Pharmacodynamic effects

Effects on the immune system
In preclinical and clinical studies, Dimethyl fumarate demonstrated anti-inflammatory and immunomodulatory properties. Dimethyl fumarate and monomethyl fumarate, the primary metabolite of Dimethyl fumarate, significantly reduced immune cell activation and subsequent release of pro- inflammatory cytokines in response to inflammatory stimuli in preclinical models. In clinical studies with psoriasis patients, Dimethyl fumarate affected lymphocyte phenotypes through a down-regulation of pro-inflammatory cytokine profiles (TH1, TH17), and biased towards anti-inflammatory production (TH2). Dimethyl fumarate demonstrated therapeutic activity in multiple models of inflammatory and neuroinflammatory injury. In Phase 3 studies in MS patients (DEFINE, CONFIRM and ENDORSE) , upon treatment with Dimethyl fumarate mean lymphocyte counts decreased on average by approximately 30% of their baseline value over the first year with a subsequent plateau.

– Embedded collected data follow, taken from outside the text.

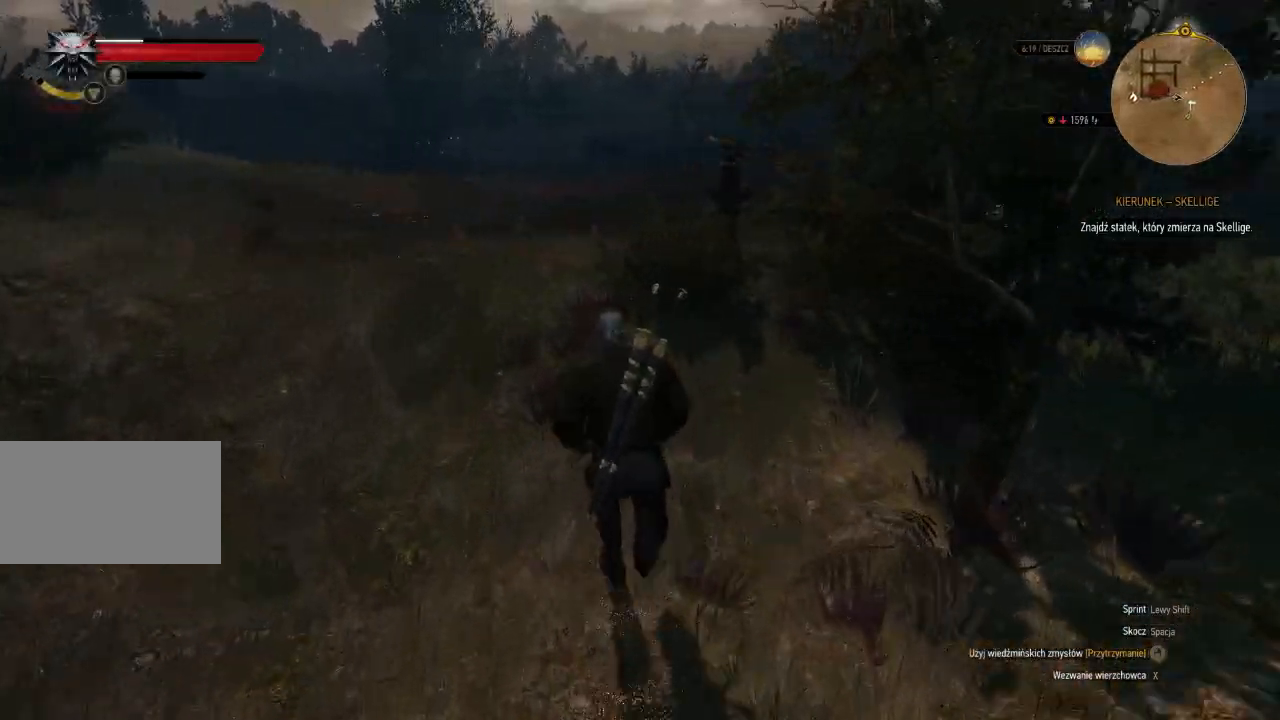
{"keys": ["w"], "mouse": [], "events": [[500, "shift", "up"]]}
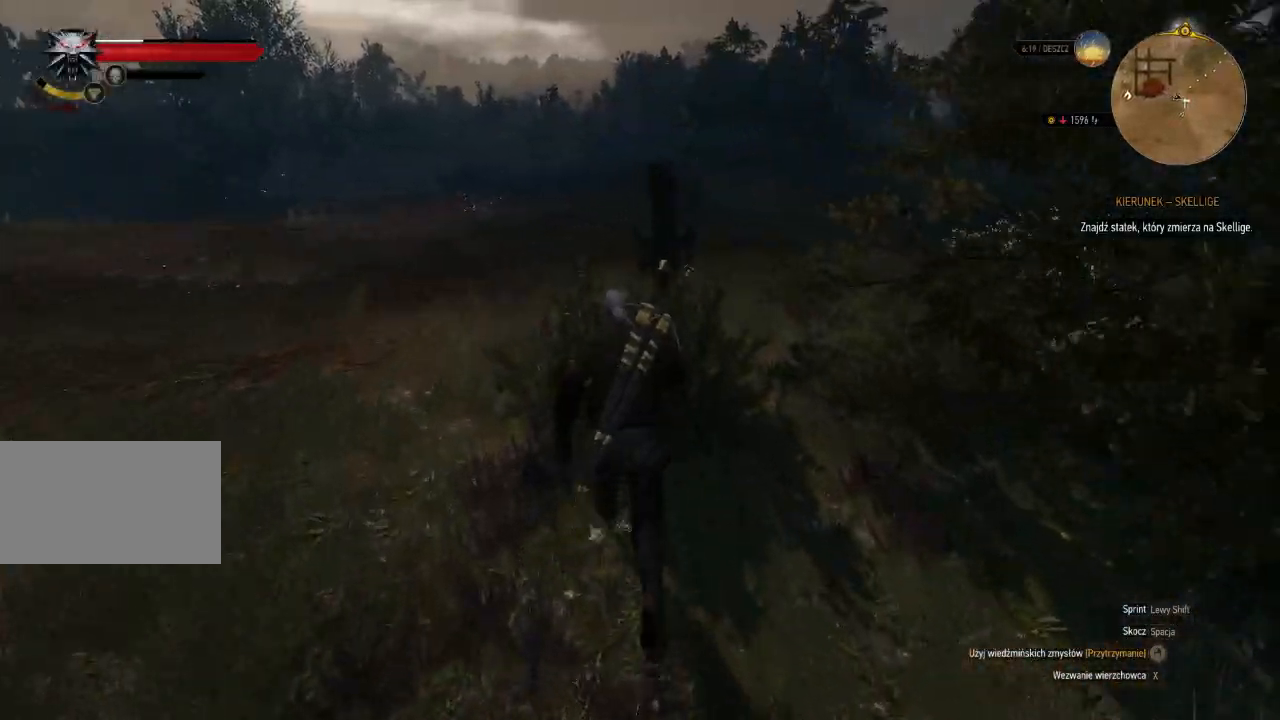
{"keys": ["e"], "mouse": [], "events": [[180, "w", "up"], [420, "e", "down"]]}
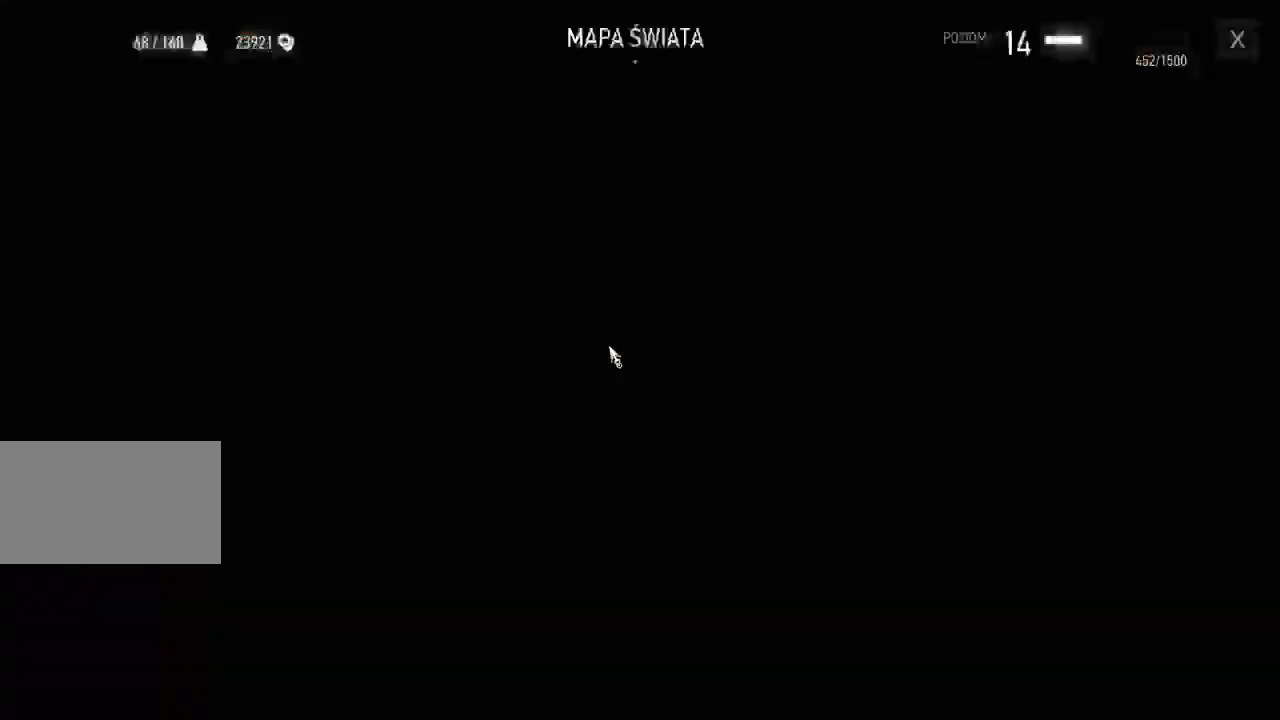
{"keys": [], "mouse": [], "events": [[120, "e", "up"]]}
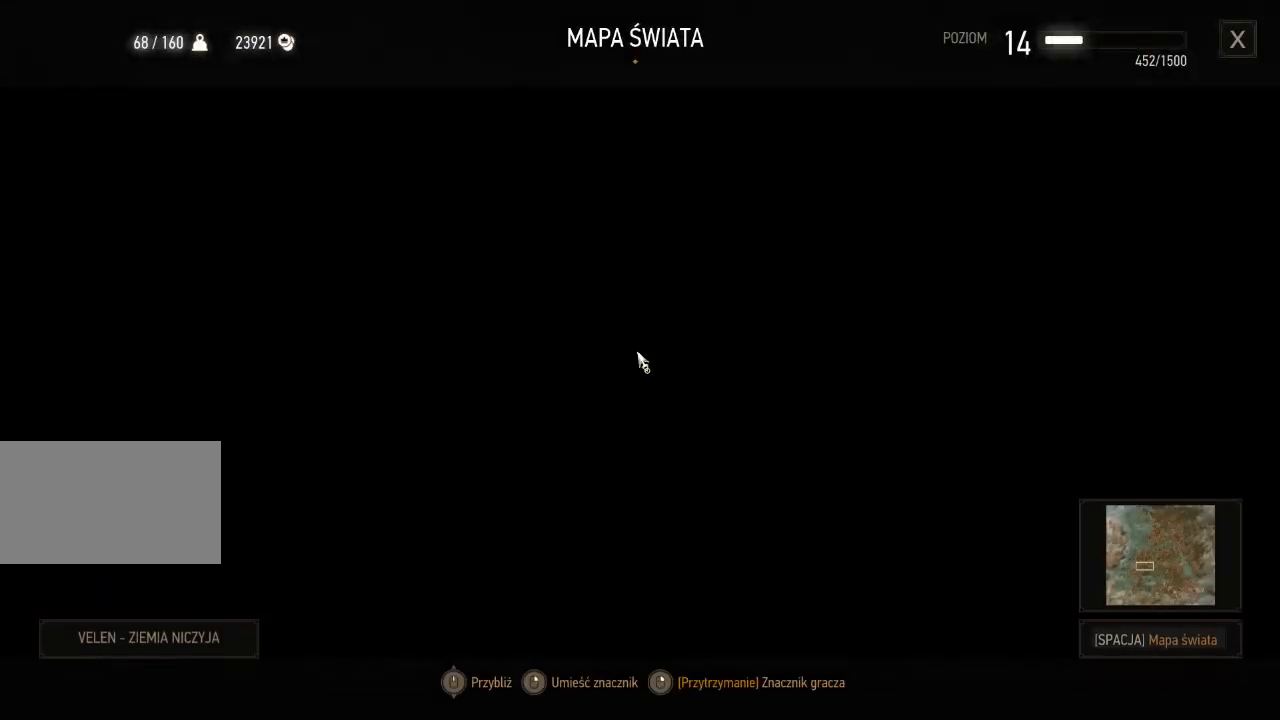
{"keys": [], "mouse": [], "events": []}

In these studies, patients who discontinued Dimethyl fumarate therapy with lymphocyte counts below the lower limit of normal (LLN, 910 cells/mm3) were monitored for recovery of lymphocyte counts to the LLN.
Figure 1 shows the proportion of patients estimated to reach the LLN based on the Kaplan-Meier method without prolonged severe lymphopenia. The recovery baseline (RBL) was defined as the last on-treatment ALC prior to Dimethyl fumarate discontinuation. The estimated proportion of patients recovering to LLN (ALC ≥ 0.9 x 109/L) at Week 12 and Week 24,who had mild, moderate, or severe lymphopenia at RBL are presented in Table 1, Table 2, and Table 3 with 95% pointwise confidence intervals. The standard error of the Kaplan-Meier estimator of the survival function is computed using Greenwood's formula.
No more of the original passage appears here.